Data records: Begin

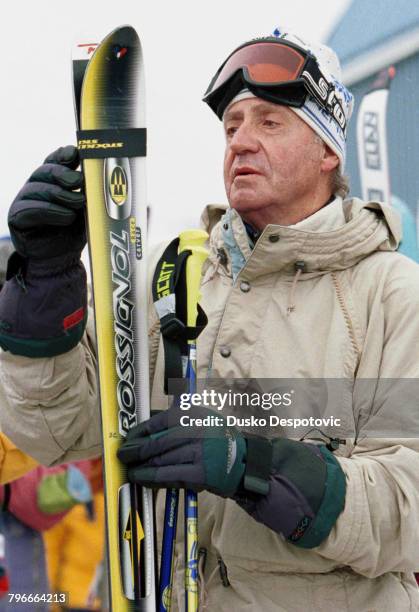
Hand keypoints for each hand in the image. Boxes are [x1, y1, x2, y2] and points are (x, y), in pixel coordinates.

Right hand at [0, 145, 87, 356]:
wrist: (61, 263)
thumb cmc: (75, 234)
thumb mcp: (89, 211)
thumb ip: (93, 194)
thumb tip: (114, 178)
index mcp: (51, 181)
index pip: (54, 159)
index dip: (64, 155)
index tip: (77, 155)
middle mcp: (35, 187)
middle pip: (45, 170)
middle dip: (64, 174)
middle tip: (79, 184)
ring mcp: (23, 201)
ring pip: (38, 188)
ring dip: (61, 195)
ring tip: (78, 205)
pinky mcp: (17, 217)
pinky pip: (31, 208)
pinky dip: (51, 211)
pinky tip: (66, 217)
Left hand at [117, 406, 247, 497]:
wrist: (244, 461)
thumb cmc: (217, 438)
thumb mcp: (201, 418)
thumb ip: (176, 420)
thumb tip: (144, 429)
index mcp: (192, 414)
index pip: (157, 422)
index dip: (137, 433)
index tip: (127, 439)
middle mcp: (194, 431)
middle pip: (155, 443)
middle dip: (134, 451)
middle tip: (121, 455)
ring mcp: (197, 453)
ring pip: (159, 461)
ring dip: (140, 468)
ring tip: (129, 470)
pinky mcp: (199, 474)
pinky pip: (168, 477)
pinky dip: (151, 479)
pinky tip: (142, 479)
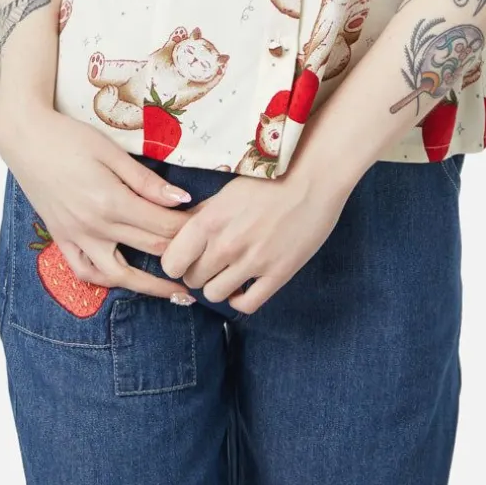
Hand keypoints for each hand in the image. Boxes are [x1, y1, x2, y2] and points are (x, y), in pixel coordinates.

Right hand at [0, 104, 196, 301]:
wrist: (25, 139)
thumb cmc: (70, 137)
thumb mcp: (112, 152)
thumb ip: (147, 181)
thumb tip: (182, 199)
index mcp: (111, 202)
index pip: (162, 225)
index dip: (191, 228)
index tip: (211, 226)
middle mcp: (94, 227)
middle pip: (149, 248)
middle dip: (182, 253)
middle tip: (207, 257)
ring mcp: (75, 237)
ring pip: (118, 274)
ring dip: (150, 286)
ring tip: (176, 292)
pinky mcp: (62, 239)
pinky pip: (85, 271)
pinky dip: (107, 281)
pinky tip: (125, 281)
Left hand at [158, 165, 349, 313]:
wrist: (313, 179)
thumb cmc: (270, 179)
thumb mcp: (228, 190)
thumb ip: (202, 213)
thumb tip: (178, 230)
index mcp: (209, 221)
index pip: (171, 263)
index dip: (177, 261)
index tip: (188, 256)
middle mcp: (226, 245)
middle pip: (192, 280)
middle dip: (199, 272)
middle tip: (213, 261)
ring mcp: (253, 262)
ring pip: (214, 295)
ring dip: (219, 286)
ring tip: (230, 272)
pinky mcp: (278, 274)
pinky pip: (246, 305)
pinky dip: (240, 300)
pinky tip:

Data records: End

Problem description: Output only the lines from the one that contains "middle pip: (192, 280)" through the final line of the records, exactly as given.

Finished exercise:
middle pip: (192, 280)
middle dip: (199, 272)
middle tip: (213, 261)
ring mcp: (253, 262)
ring pip: (214, 295)
ring dip: (219, 286)
ring tip: (230, 272)
pinky mcp: (278, 274)
pinky pip: (246, 305)
pinky dip: (240, 300)
pinky tip:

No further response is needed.